▸ SUPPLIED PASSAGE:
[0001] The present invention relates to a cemented carbonitride alloy with improved toughness.
[0002] Alloys based on titanium carbide have been used for finishing of steels but have
only found limited applicability because of limitations in several important properties.
The strength and toughness of TiC-based cutting tools are generally much lower than
for WC-based tools, thus limiting the use of TiC-based tools in applications with
higher feed rates and/or interrupted cutting. The resistance to plastic deformations
is also generally very poor which seriously limits the use at higher cutting speeds
and feeds. TiC-based tools also have a very low thermal conductivity, much lower
than WC-based tools, and, consequently, thermal crack-ing is a serious problem.
[0003] To some extent these problems have been overcome with TiN as an alloying additive.
TiN reduces grain size which improves strength and toughness. TiN also increases the
thermal conductivity of the tool and, consequently, resistance against thermal cracking
is improved. The resistance against plastic deformation is also improved for several
reasons of which one is increased alloying (solid solution hardening) of the binder
phase.

▸ EXERCISE TASKS:
1) Duplicate the passage on carbonitride alloys, starting at "[0001] The present" and ending at "a serious problem.".
2) Write the next part of the patent passage on carbonitride alloys, picking up after its last sentence.

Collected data
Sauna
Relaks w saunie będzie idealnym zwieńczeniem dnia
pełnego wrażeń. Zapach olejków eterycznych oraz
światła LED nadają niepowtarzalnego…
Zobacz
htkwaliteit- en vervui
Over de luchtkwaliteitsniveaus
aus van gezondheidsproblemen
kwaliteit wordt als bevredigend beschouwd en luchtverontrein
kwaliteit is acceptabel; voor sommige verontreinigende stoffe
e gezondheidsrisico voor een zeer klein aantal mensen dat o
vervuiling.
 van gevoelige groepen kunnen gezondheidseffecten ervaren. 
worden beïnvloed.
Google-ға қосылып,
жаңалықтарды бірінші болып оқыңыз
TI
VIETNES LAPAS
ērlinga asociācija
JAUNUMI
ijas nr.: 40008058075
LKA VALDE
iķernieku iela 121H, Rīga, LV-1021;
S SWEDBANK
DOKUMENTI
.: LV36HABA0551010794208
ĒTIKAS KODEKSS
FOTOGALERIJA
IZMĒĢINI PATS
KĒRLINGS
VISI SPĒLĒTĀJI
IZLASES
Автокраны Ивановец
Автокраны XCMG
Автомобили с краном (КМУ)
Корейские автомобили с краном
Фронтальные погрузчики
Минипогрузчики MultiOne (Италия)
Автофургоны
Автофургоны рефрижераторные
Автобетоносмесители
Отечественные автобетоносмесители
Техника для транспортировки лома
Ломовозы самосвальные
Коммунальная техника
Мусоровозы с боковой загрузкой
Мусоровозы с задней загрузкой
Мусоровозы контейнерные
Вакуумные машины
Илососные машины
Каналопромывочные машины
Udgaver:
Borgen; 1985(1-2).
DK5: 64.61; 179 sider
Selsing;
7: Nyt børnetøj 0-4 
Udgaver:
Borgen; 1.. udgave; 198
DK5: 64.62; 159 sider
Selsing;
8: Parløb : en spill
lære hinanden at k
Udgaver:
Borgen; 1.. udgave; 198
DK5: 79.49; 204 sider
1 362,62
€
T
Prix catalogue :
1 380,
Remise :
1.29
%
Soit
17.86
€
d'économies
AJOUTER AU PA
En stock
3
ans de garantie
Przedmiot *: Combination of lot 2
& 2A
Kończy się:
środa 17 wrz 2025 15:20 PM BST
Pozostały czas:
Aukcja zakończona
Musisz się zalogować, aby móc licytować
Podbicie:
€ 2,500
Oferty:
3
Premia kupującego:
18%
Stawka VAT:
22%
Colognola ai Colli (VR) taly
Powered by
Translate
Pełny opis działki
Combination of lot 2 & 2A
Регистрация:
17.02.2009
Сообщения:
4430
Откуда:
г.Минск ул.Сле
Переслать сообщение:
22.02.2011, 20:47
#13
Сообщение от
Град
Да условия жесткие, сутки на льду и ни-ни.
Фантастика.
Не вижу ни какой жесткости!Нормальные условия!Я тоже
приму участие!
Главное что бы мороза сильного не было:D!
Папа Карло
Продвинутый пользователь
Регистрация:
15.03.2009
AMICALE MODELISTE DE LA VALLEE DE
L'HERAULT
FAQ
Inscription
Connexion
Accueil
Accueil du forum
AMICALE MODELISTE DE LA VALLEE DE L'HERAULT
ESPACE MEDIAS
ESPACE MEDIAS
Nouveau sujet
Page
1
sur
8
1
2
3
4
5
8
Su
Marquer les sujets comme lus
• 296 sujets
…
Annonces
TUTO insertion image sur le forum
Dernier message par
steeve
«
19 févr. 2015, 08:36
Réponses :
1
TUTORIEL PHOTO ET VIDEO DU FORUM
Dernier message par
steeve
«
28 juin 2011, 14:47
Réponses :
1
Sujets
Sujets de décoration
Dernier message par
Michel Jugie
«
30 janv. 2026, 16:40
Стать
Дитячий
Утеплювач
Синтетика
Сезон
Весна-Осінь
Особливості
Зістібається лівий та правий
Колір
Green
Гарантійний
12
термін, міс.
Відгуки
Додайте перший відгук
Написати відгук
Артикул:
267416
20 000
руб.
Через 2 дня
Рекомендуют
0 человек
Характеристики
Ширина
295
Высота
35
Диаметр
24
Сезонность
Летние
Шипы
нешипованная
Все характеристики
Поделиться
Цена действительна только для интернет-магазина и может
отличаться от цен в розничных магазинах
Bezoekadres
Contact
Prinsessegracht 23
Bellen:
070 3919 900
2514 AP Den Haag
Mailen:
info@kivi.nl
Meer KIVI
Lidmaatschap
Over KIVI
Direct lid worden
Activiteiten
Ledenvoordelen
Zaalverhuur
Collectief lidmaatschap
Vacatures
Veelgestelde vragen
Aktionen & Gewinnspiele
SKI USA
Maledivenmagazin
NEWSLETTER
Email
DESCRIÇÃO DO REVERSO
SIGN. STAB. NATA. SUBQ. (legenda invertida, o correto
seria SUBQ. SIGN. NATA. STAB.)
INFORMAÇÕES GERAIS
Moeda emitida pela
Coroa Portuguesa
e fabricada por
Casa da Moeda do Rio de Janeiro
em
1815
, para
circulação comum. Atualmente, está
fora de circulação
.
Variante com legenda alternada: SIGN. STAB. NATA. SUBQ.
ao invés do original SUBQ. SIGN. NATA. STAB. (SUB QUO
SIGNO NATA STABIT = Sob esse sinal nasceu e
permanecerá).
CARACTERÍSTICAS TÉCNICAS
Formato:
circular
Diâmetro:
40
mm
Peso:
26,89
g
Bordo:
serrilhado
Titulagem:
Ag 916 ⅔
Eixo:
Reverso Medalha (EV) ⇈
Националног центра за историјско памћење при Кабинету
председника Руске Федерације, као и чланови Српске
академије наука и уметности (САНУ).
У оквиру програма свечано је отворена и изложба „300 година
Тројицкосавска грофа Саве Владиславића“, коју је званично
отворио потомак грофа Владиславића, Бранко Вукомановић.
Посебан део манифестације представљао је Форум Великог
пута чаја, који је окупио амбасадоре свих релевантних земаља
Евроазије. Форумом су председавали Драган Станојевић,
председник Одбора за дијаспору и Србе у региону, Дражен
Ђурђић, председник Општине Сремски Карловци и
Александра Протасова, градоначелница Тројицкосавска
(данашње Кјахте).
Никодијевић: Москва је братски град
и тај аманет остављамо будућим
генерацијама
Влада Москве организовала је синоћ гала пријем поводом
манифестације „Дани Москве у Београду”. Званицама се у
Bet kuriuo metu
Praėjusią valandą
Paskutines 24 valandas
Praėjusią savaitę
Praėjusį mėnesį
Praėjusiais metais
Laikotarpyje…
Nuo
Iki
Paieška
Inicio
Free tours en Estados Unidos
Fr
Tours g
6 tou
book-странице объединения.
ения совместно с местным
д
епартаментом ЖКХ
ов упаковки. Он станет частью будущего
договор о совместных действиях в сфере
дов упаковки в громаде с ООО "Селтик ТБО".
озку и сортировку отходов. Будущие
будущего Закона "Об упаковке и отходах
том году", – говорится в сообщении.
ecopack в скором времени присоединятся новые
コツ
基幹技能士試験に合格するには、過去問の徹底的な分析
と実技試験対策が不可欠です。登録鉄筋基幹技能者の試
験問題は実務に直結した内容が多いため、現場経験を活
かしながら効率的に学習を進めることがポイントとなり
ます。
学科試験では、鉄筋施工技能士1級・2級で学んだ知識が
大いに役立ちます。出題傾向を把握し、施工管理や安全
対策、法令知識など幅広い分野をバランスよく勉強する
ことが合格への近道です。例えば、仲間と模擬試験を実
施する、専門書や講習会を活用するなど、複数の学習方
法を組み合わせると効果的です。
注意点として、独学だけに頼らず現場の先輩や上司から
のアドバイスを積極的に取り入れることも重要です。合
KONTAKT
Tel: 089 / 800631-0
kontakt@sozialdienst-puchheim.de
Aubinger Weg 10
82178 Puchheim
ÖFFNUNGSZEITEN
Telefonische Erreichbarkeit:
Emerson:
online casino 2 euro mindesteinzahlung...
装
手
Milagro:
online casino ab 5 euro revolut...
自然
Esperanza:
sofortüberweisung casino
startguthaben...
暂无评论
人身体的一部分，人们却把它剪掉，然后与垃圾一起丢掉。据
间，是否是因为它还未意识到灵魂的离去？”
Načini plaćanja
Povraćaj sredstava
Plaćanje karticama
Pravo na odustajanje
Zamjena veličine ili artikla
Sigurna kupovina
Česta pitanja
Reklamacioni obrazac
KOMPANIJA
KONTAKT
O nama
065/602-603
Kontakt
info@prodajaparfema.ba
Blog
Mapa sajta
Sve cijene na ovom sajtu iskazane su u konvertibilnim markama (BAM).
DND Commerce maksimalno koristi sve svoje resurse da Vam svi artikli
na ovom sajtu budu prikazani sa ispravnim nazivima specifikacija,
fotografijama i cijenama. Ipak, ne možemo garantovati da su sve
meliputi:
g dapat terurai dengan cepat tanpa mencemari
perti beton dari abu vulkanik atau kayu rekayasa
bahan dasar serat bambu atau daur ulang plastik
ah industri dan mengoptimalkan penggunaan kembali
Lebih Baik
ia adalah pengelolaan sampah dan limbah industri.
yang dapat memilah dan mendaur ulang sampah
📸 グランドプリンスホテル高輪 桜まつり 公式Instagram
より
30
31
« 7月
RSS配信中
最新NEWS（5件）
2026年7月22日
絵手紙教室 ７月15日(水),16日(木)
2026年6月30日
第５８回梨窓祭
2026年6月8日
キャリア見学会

▸ RESPONSES TO THE EXERCISE:
1)
[0001] The present invention relates to a cemented carbonitride alloy with improved toughness.
[0002] Alloys based on titanium carbide have been used for finishing of steels but have
only found limited applicability because of limitations in several important properties.
The strength and toughness of TiC-based cutting tools are generally much lower than
for WC-based tools, thus limiting the use of TiC-based tools in applications with
higher feed rates and/or interrupted cutting. The resistance to plastic deformations
is also generally very poor which seriously limits the use at higher cutting speeds
and feeds. TiC-based tools also have a very low thermal conductivity, much lower
than WC-based tools, and, consequently, thermal crack-ing is a serious problem.

2)
[0004] However, the lack of adequate toughness is still a major problem for many applications
why cemented carbonitrides must be used at lower feed rates than conventional cemented
carbides.
[0005] An object of the present innovation is to provide a cemented carbonitride with improved
properties especially related to the above mentioned disadvantages and especially
with respect to toughness behaviour.
[0006] The cemented carbonitride of this invention comprises 5-50 %, preferably 15-35 %,
by volume of whiskers of at least one hard compound selected from the nitrides, carbides
and carbonitrides of titanium, zirconium and hafnium and mutual solid solutions thereof,
further 25-82 % by volume of hard phases comprising carbides and/or nitrides of metals
and solid solutions thereof from groups IVb (Ti, Zr, Hf), Vb (V, Nb, Ta) and/or VIb
(Cr, Mo, W) in the periodic table of the elements and 3-25 % by volume of a binder
metal being at least one element selected from the group consisting of iron, cobalt
and nickel.
[0007] The cemented carbonitride with the characteristics of the above description has a
much improved toughness behaviour than conventional cemented carbonitrides.
[0008] DE 21 01 891 discloses a method of producing carbide whiskers. It is suggested that
whiskers may be used as reinforcing elements for conventional materials such as metals,
ceramics or plastics. DE 22 14 824 discloses the reinforcement of cemented carbide
with fibres or whiskers of the metals W, Mo, Ti, Ta, Cr, Zr and Hf coated with a thin
layer of Fe, Co or Ni. From Example 4 of USP 3,507,632 is known a conventional cemented
carbide material reinforced with whiskers such as 0.2 % TiC-whiskers. Example 6 of
the same patent discloses a hard material composition based on nitrides of W, Ta,
Ti and Nb and with an iron binder which composition comprises 0.3 % TiN-whiskers.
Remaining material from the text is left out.